The headline caught my eye in today’s Obituary section of the Boston Globe: “Raymond Poulidor, beloved runner-up cyclist.”
We love winners. Once the confetti’s swept up, red carpet put away, banners taken down, few remember who came in second or won Miss Congeniality. The crown, gold medal or yellow jersey(Tour de France) go to the winner.
Today’s tribute written by Samuel Petrequin stated, “Raymond Pouidor competed in the grueling Tour de France fifteen times, finishing second 3 times and third 5 times.” He never came in first, yet the other phrase that captured my imagination was the nation of France, “adored him as a Magnificent Loser.”
This phrase made me wonder, “What does it mean to be a Magnificent Loser in our culture?”

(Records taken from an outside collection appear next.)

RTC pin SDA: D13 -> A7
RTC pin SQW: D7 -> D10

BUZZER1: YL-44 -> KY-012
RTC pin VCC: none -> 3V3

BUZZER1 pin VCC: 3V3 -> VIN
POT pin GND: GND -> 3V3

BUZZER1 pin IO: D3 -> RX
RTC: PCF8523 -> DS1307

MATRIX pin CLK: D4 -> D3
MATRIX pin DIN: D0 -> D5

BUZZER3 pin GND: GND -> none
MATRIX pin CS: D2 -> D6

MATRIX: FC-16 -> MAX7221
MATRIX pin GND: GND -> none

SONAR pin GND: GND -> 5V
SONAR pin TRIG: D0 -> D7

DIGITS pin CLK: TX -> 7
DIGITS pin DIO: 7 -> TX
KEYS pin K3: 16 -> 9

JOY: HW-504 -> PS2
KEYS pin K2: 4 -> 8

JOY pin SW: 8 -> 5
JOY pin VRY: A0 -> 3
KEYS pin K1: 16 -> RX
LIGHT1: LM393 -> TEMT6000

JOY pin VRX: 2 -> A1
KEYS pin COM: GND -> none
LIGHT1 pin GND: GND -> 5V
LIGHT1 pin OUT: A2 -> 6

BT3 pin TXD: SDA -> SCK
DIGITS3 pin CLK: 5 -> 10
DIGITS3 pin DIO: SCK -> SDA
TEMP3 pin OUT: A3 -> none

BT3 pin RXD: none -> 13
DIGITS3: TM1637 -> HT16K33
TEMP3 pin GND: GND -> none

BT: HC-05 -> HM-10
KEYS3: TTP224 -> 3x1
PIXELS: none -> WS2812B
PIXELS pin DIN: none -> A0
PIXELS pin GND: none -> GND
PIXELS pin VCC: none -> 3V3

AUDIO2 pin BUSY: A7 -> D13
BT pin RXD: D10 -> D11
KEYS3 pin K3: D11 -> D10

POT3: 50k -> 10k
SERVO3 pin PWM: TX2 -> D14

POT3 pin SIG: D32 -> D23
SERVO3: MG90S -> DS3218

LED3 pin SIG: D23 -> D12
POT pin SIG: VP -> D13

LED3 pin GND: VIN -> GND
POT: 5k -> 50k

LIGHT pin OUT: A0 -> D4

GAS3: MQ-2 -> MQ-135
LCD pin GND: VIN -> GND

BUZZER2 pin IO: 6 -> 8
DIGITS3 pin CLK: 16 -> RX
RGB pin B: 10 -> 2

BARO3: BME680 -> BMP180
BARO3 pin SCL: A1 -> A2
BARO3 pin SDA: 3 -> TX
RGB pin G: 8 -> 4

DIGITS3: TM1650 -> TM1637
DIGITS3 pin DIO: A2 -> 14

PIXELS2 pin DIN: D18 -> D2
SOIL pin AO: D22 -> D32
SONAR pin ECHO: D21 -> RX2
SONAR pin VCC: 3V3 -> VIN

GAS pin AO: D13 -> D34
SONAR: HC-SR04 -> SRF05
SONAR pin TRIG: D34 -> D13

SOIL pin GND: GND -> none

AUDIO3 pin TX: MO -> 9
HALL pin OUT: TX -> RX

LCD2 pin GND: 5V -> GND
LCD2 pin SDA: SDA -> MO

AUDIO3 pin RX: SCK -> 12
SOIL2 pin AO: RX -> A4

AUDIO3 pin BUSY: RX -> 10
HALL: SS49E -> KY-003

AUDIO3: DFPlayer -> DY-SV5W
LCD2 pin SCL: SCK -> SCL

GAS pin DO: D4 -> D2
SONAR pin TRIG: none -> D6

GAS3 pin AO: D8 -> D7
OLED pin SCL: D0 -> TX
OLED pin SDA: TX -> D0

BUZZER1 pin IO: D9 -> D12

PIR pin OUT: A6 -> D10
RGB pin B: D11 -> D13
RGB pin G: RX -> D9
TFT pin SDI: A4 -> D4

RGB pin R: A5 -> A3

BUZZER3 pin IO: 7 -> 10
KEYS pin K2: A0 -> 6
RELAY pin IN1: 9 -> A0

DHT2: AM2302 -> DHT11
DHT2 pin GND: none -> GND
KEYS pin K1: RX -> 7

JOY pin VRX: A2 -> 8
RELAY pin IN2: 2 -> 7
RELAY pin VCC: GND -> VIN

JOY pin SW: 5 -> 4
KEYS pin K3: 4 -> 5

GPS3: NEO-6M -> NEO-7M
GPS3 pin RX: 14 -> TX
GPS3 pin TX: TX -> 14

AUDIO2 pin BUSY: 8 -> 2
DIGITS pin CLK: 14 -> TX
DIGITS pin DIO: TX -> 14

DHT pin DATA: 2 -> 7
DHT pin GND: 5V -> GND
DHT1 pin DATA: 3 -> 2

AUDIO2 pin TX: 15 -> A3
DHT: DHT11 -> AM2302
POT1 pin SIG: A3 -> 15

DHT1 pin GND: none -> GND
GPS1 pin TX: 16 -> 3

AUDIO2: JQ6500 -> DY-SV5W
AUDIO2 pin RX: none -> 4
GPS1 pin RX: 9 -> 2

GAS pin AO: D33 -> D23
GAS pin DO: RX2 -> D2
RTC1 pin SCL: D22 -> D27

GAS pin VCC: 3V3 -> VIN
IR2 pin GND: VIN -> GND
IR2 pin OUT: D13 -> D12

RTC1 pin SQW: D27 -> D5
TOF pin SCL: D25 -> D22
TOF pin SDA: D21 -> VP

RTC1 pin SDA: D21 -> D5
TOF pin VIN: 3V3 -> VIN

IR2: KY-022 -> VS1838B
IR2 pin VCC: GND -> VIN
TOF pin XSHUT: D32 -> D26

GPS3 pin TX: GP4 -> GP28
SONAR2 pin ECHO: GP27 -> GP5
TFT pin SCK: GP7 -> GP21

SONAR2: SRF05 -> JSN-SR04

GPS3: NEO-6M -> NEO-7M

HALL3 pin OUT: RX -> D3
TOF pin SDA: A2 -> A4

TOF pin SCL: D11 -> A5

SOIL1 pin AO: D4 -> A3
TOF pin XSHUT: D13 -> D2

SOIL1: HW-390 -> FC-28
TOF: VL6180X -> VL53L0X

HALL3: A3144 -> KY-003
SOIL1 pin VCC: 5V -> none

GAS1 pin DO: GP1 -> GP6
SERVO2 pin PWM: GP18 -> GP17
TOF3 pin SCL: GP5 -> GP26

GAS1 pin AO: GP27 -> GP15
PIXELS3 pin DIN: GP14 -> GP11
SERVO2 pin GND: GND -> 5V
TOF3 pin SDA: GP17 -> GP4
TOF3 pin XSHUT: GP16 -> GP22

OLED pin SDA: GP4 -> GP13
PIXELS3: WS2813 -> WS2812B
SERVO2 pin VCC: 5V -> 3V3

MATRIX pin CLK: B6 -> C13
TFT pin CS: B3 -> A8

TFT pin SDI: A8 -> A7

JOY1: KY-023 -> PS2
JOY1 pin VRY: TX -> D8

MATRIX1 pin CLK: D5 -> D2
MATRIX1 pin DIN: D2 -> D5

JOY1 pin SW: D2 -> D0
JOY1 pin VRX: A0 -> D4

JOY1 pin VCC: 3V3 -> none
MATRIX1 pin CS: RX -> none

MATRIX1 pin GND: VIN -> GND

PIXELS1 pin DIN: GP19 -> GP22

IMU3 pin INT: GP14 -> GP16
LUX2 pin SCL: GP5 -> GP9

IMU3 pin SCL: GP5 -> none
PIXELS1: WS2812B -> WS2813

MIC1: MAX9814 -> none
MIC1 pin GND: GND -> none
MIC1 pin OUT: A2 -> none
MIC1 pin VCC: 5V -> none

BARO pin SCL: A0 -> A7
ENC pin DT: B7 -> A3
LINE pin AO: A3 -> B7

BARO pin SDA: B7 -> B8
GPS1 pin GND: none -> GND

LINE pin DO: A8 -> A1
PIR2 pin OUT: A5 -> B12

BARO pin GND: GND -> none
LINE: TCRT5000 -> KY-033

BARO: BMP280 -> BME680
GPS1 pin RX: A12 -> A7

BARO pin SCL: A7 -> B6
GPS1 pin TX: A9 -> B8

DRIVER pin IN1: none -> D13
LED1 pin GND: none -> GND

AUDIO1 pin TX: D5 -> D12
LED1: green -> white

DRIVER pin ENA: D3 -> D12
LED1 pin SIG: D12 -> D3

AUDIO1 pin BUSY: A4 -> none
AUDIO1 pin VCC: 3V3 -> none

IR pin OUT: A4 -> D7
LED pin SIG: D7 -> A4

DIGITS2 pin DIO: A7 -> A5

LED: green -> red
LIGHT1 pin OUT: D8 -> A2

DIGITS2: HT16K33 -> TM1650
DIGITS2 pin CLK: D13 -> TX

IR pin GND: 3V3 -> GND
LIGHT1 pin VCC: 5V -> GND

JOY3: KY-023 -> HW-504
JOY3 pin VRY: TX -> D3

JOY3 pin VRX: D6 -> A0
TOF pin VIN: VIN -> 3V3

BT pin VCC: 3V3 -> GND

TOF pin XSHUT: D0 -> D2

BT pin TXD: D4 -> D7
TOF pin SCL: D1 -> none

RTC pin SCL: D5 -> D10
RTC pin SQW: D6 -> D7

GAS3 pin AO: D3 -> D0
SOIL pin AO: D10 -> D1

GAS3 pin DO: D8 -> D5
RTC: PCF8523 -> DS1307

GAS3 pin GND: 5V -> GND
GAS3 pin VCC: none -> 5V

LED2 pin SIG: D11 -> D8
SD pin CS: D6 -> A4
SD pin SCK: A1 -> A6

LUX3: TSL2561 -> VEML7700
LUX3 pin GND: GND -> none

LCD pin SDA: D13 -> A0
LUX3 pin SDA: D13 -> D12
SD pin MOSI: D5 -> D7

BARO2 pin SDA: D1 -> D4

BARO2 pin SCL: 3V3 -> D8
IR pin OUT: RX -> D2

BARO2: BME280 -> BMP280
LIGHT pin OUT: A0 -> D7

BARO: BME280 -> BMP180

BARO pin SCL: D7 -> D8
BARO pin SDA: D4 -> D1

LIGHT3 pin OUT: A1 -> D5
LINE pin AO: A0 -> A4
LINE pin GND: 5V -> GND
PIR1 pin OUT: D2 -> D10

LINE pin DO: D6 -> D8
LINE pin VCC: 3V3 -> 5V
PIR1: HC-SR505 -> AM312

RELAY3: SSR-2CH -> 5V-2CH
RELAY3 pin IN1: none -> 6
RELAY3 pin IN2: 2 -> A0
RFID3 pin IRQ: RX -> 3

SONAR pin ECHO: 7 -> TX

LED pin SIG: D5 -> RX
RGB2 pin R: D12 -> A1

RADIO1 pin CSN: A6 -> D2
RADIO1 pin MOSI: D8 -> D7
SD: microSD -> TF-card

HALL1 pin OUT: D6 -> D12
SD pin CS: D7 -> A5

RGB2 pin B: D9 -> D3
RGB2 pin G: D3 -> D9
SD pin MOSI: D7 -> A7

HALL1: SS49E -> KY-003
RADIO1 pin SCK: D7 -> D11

What would my life look life if I, like Jim Elliot, “gave (or lost) what I couldn’t keep, to gain what I couldn’t lose“?
While puzzling, a story came to mind, one told by Jesus in Luke 21:1-4 in The Message:
“Just then he (Jesus) looked up and saw the rich people dropping offerings in the collection plate. Then he saw a poor widow put in two pennies. He said, ‘The plain truth is that this widow has given by far the largest offering today. All these others made offerings that they’ll never miss, she gave extravagantly what she couldn’t afford–she gave her all.’ ”
In the race we’re called to run, it’s about finishing.
God’s Hall of Faith’s filled with Magnificent Losers.